▸ What is being asked
Return only the stretch of the material below that begins with the line containing "Identidad marplatense" and ends with the line containing "What funny! It’s", exactly; both of those lines belong to it.

*** Material provided Section Begins ***

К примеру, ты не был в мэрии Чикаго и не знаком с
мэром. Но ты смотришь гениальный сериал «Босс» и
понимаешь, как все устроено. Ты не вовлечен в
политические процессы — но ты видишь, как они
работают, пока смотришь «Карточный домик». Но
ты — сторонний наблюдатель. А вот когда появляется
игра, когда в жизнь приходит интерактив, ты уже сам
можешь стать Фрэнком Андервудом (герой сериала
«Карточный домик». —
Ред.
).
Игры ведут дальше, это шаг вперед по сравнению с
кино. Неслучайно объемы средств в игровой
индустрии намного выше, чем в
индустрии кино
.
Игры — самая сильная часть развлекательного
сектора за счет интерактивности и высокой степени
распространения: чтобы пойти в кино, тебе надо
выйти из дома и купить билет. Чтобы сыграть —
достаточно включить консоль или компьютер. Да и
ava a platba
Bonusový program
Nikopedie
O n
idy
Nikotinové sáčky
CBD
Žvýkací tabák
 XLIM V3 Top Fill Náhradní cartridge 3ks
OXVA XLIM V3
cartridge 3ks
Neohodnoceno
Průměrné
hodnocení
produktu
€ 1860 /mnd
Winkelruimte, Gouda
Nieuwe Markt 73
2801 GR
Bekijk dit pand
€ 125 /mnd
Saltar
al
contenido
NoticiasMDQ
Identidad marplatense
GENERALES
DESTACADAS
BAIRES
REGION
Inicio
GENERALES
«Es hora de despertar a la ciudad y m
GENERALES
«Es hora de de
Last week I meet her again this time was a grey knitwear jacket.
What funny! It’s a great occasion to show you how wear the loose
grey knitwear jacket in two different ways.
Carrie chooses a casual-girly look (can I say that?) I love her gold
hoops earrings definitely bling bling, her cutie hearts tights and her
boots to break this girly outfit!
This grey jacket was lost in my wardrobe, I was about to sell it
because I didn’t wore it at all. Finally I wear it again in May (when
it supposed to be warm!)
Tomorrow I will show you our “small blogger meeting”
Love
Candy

*** Material provided Section Ends ***

▸ Exercise output
Identidad marplatense
GENERALES
DESTACADAS
BAIRES
REGION
Inicio
GENERALES
«Es hora de despertar a la ciudad y m
GENERALES
«Es hora de de
Last week I meet her again this time was a grey knitwear jacket.
What funny! It’s a great occasion to show you how wear the loose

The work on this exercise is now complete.